Woah that looks perfect.

My wife watches French CBC shows to keep practiced already, never heard of this app

[–] CandleTiger@programming.dev 8 points 5 days ago

I’m doing ok with Babbel which is German — not Canadian but also not American

[–] doylio@lemmy.ca 7 points 6 days ago (2 children)

The best language learning app IMO is Anki. It's FOSS and very powerful (although the UI isn't great).

Seriously, once you learn how to use it, it's incredible how well it works. However it is also much less forgiving than Duolingo. You really need to use it everyday. If you skip more than 1 day, you'll be so behind that it gets tough to catch up

[–] GameGod@lemmy.ca 4 points 5 days ago (1 children)

Does Anki come with content? Like where do I get the flash cards from for a certain language? The website makes no mention of this

[–] deo@lemmy.dbzer0.com 3 points 5 days ago* (last edited 5 days ago) (1 children)

You can download shared decks. On the mobile app, there's a little floating button with a plus sign that takes you to the shared decks, but I find it better to use the desktop app to import so that I can go ahead and fix any formatting issues I have too (i find the default font size to often be too small).

[–] GameGod@lemmy.ca 2 points 4 days ago

Sweet, thanks

[–] scsi@lemm.ee 4 points 6 days ago

AnkiDroid on F-Droid, Ankiweb only links to Google Play from their website: https://f-droid.org/packages/com.ichi2.anki/

[–] sik0fewl@lemmy.ca 5 points 5 days ago* (last edited 5 days ago) (1 children)

For ebooks, Kobo is a Canadian subsidiary of a Japanese company (Rakuten).

Edit:

Apparently Kobo does audiobooks as well, but not sure what the selection looks like.

Also, you can check out books from your library and read them on Kobo devices (probably - check out your local library).

[–] wise_pancake@lemmy.ca 1 points 5 days ago

I'll check out Kobo's audiobooks. My wife has been very into our library's audiobooks, though I'm not sure how that works.

[–] cyrano@lemmy.dbzer0.com 5 points 5 days ago (1 children)
[–] wise_pancake@lemmy.ca 2 points 5 days ago (1 children)

Awesome, we have the same goal and I’ve been looking at European alternatives wherever Canadian one doesn’t exist.

Subscribed

[–] UnderFreyja@lemmy.ca 1 points 4 days ago

Language Drops is seriously awesome

[–] cyrano@lemmy.dbzer0.com 4 points 6 days ago (1 children)

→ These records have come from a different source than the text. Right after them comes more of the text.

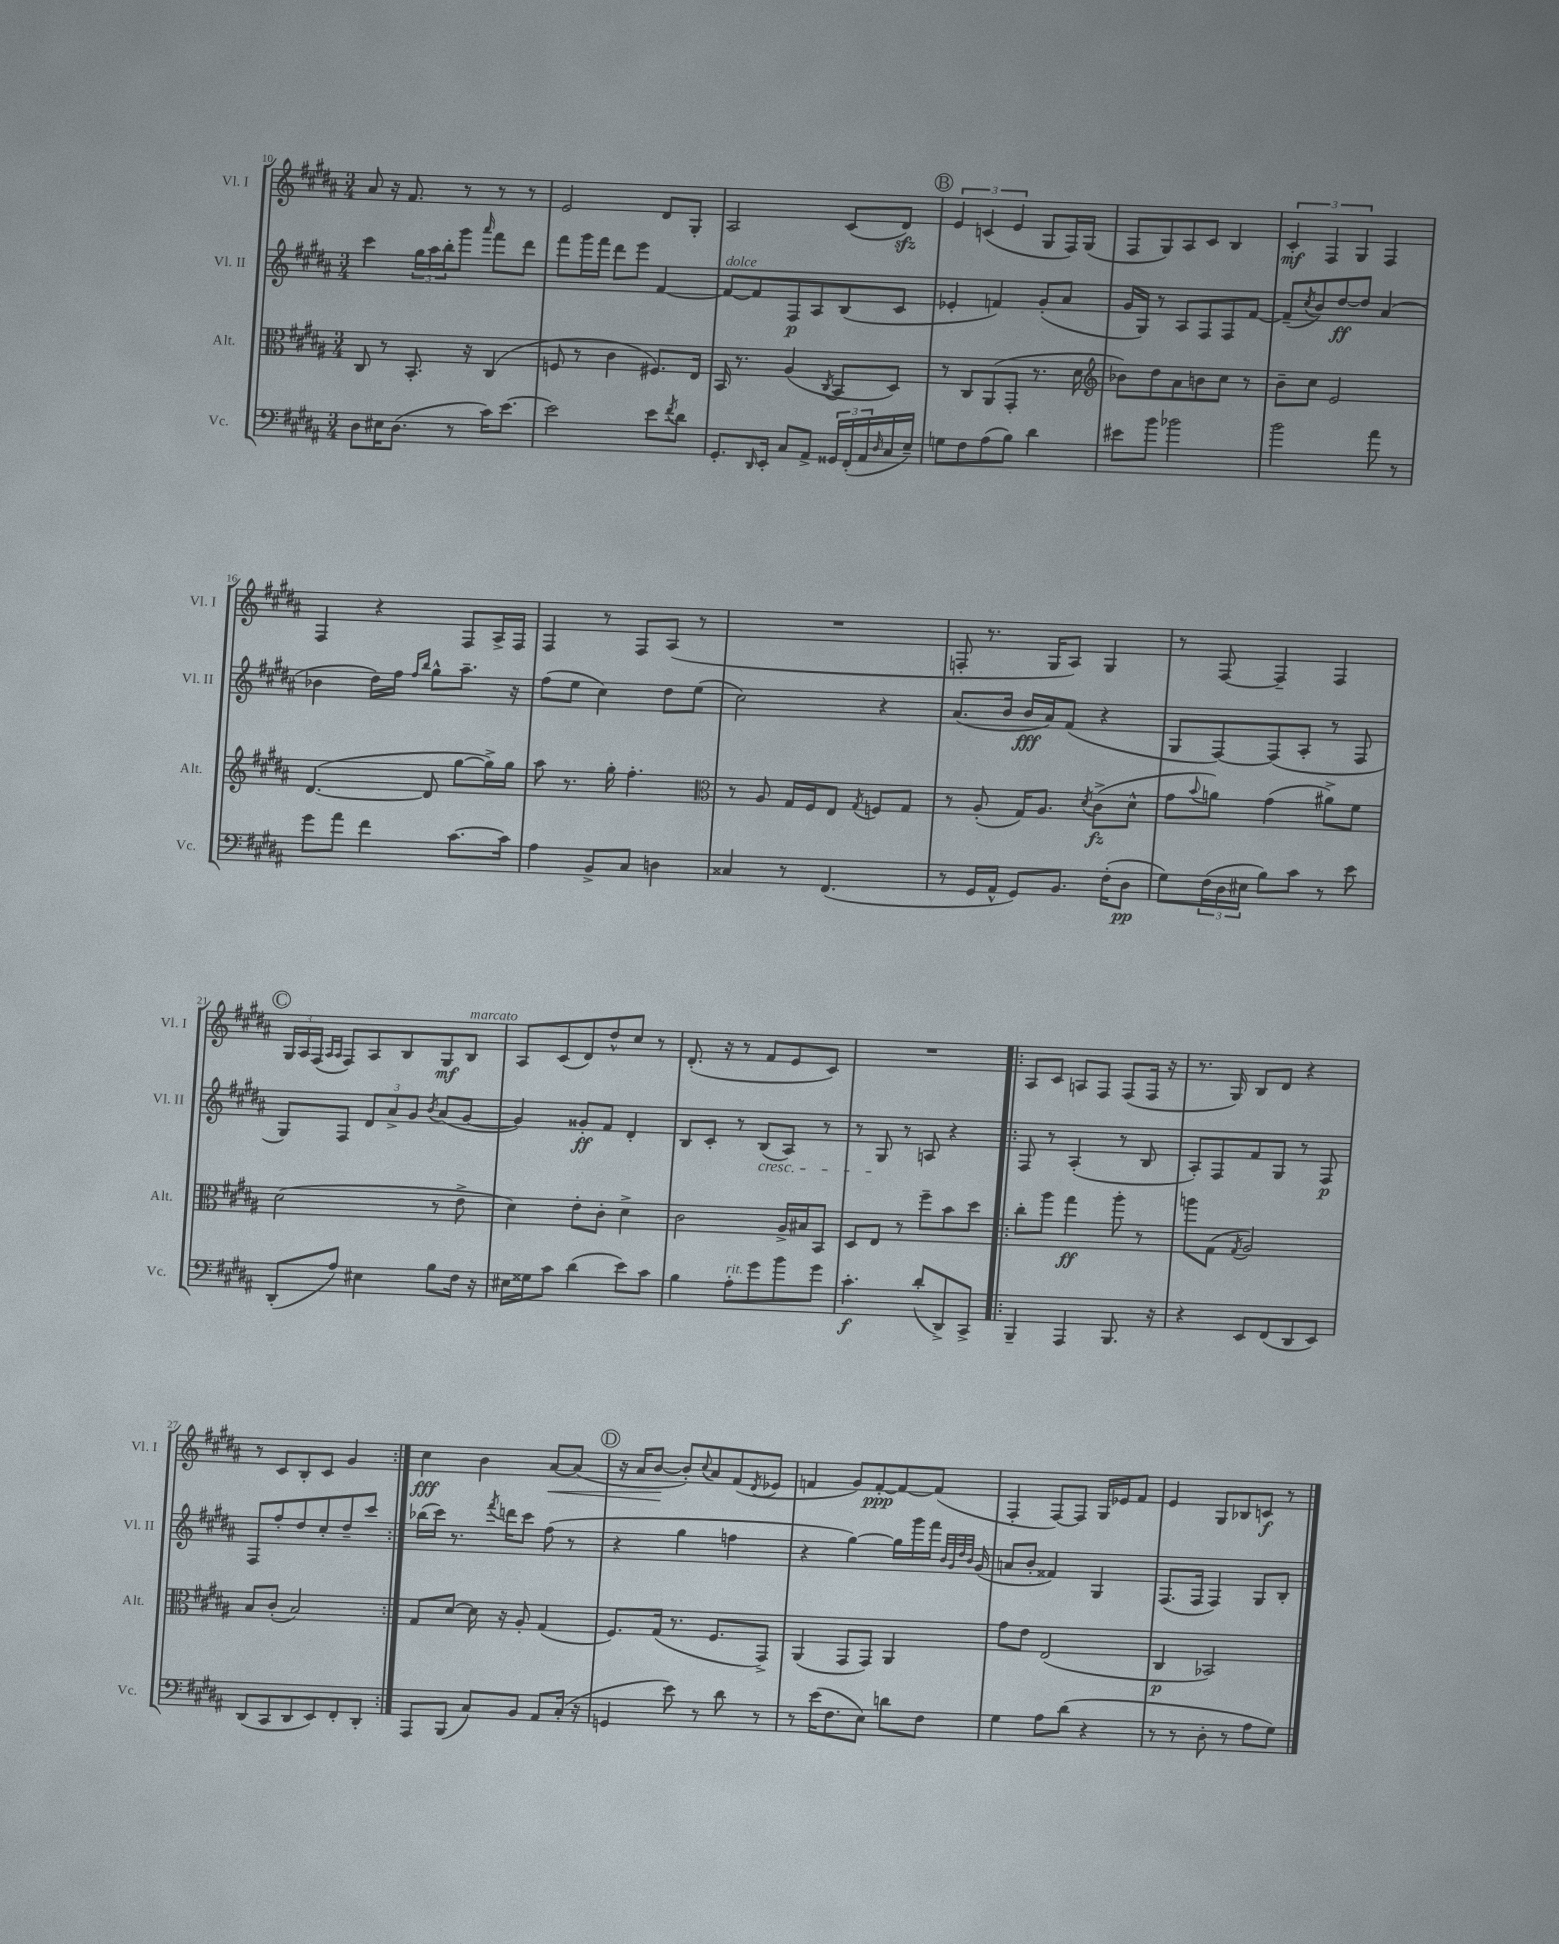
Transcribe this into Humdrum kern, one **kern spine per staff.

**kern	**kern	**kern	**kern
*staff4	*staff3	*staff2	*staff1
*clefF4	*clefC3	*clefG2	*clefG2
*k[f#c#g#d#a#]	*k[f#c#g#d#a#]	*k[f#c#g#d#a#]	*k[f#c#g#d#a#]
*M3/4	*M3/4	*M3/4	*M3/4
8D#	8C#	4ccc#	8a#
16E#	8r	.	16r
(8.D#	.	.	8.f#
.	8.BB'	24gg#	.
.	.	24aa#	.
.	.	24bb'	.
8r	.	8ggg#	8r
.	16r	.	.
.	.	16qqaaa#	.
16c#)	(4C#	8fff#	8r
[8.e	.	.	.
.	.	8ddd#	8r
=	=	=	=
2e]	8F	8fff#	2e
.	8r	16ggg#	.
.	.	16fff#	.
.	4c#	8ddd#	.
.	.	8eee	.
8e	8.F#)	[4f#	8d#
8qf#	.	.	.
8d#	.	.	8G#'
.	16E	.	.
=	=	=	=
8.GG#'	16BB	8f#_	2A#
.	8.r	.	.
.	.	8f#]	.
16qqDD#	.	.	.
16EE'	.	.	.
8C#	(4A#	8F#	.
8AA#^	.	8A#	.
.	8qC#	.	.
24GG##	8BB	(8B	(8c#
(24FF#'	.	.	.
24AA#	.	.	.
16qqD#	.	.	.
16C#	8D#)	8c#	8d#)
16E~)	.	.	.
=	=	=	=
8G	8r	4e-'	6e
8F#	8C#	.	.
.	.	.	(6c
(8A#	(8AA#	4f)	.
.	.	.	6e
8B)	8GG#'	.	.
4d#	8.r	(8g#'	8G#
.	.	8a#	16F#)
.	16d#	.	(16G#
=	=	=	=
*	*clefG2	*	*
8e#	8b-)	16g#	8F#
.	.	16G#)	.
8b	8dd#	8r	8G#)
2b-	8a#	8A#	8A#
.	8b	8F#	8c#
.	8cc#	8F#	4B
.	8r	[8f#	.
=	=	=	=
2b	8b~	(8f#~]	6c#'
.	.	8qcc#	.
.	8cc#	8b)	.
.	.	.	6F#
.	2e	[8dd#	.
.	.	.	6G#
.	.	8dd#]	.
8a#	.	(4a#	4F#
8r	.	.	.
=	=	=	=
8g#	([4.d#	4b-	4F#
8a#	.	.	.
4f#	.	16dd#)	4r
.	.	16ff#	.
.	.	16qqff#	.
.	.	16qqbb	.
.	8d#]	8gg#^^	.
[8.c#	[8gg#	8.aa#~	8F#
.	16gg#^])	.	16A#^
16c#]	16gg#	16r	16F#
=	=	=	=
4A#	8aa#	(8ff#	4F#
.	8.r	8ee	.
8BB^	.	4cc#)	8r
.	16gg#'	.	.
8C#	4.ff#'	.	8F#
4D	.	8dd#	(8A#
.	.	(8ee	8r
=	=	=	=
*	*clefC3	*	*
4C##	8r	2cc#)	2.r
.	8A#	.	.
8r	16G#	.	.
.	16F#	.	.
(4.FF#	8E	.	.
.	8qG#	.	.
.	8F	4r	.
.	8G#	.	.
=	=	=	=
8r	8r	(8.a#	8F'
16GG#	(8A#'	.	8.r
16AA#^^	.	16b	.
8GG#)	16G#)	16b	.
.	8.A#	16a#)	16G#
8.BB	.	(8f#	8A#)
.	8qd#	.	.
.	(8c#^	4r	4G#
(16F#'	.	.	.
8D#	8d#^^	.	.
=	=	=	=
8G#)	8g#	8G#	8r
.	8qqb	.	.
(24F#	8a)	[8F#)	[8F#
24D#	.	.	.
24E#	.	.	.
8B)	(4g#	(8F#]	4F#~]
8c#	.	8A#'	.
8r	8a#^)	8r	4F#
8e	8f#	8F#	.
=	=	=	=
(8DD#'	(2d#	8G#)	24G#
.	.	.	24A#
.	.	.	(24F#
.	.	.	16qqA#
.	.	.	16qqA#
8A#)	.	8F#	8F#)
4E#	.	12d#	8A#
.	.	12a#^	.
.	.	.	8B
.	.	12g#	.
.	.	8qb	.
8B	8r	(8a#	8G#
16F#	8e^	[8g#	8B
16r	.	.	.
=	=	=	=
16E#	4d#)	4g#])	8A#
16G##	.	.	.
8c#	.	.	(8c#
(4d#	8e'	8g##'	8d#)
.	8c#'	8f#	8dd#^^
8e)	4d#^	4d#'	8cc#
8c#	.	.	8r
=	=	=	=
4B	2c#	8B	(8.d#'
.	.	8c#'	.
.	.	.	16r
8A#'	.	8r	8r
8g#	.	(8B	8f#
8b	16A#^	8A#)	8e
.	16B#	.	.
8g#	8BB	8r	8c#)
=	=	=	=
4.c#'	8D#	8r	2.r
.	8E	8G#	.
.	8r	8r	.
(8d#'	8ff#~	8A	.
8DD#^)	8b	4r	.
8CC#^	8dd#	.	.
=!|:	=!|:	=!|:	=!|:
4BBB~	8cc#'	8F#	8A#
.	8aa#	8r	8c#
4AAA#	4gg#	(4A#'	8A
.	.	.	8F#
8.BBB	8aa#'	8r	(8F#
.	8r	8B	16F#
16r	.	.	16r
=	=	=	=
4r	8aa	8A#')	8.r
.	(8G#	8F#	.
.	.	.	16G#)
.	8qG#	.	.
8EE	2A#)	8f#	8B
(8FF#	.	8G#	8d#
8DD#	.	8r	4r
8EE)	.	8F#	.
=	=	=	=
(8DD#	8B	8F#	8r
8CC#	(8c#'	8ff#'	8c#
8DD#	2B)	8dd#	8B'
8EE)	.	8cc#'	8c#
8FF#'	.	8dd#~	4g#
8DD#'	.	8ccc#	.
=:|!	=:|!	=:|!	=:|!
8AAA#	8G#	(16bb-	4cc#
.	.	16ccc#)	.
(8BBB	[8d#	8.r	.
8C#)	16d#]	.	4b
.	.	8qfff#	.
.	16r	16ddd	.
8BB	8A#'	8ccc#	.
8AA#	(4G#	(8ff#	[8a#
(16C#'	.	8r	(8a#]
16r	.	.	.
=	=	=	=
4GG	8.F#)	4r	16r
.	.	.	16a#
.	.	.	[8b
.	(16G#	.	.
8e)	8.r	4gg#	8b'])
.	.	.	8qqcc#
8r	.	.	8a#
.	8.F#	.	.
8d#	.	4ff	(8f#
.	.	.	8qd#
8r	8GG#^)	.	8e-
=	=	=	=
8r	(4AA#	4r	4f
(16e	.	.	.
8.F#	.	.	.
.	8GG#	[4gg#)	8g#)
8E)	8GG#)	.	[8f'
8d	4AA#	16gg#]	8f_
.	.	16ggg#	.
8F#	.	16fff#	(8f]
.	.	32qqb	.
.	.	32qqg#	.
.	.	32qqdd#	.
.	.	32qqb	.
.	.	(16g#	.
=	=	=	=
4G#	8g#	8a	4F#'
.	8e	8b'	.
8A#	(2E	4f##)	[8F#)
(8d#	.	.	8F#]
4r	.	4G#	16G#
.	.	.	16e-
.	.	.	8f#
=	=	=	=
8r	4C#	(8.F#	4e
8r	.	.	.
.	.	16F#	.
8D#'	2BB-)	4F#)	8G#
8r	.	.	8B-
8A#	.	8G#	8c
8G#)	.	8B'	8r
==	==	==	==
*-	*-	*-	*-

LingQ seems to be Canada based but I have not tried https://www.lingq.com/en/about/

Long is a tool for advanced learning in my experience.

Excellent at what it does though.

[–] AllNewTypeFace@leminal.space 3 points 6 days ago (2 children)

Busuu (who are German, I believe)

Busuu is soooooo much better than Duolingo!

[–] ILikeBoobies@lemmy.ca 3 points 6 days ago (1 children)

Lingodeer is Chinese owned

Innovative language (languagepod101) appears to be Japanese (address listed as tokyo)

Not Canadian but it gives you non-US options depending on your needs

[–] mintiefresh@lemmy.ca 1 points 5 days ago

I've been using Lingodeer to learn Korean and have been pretty happy with it.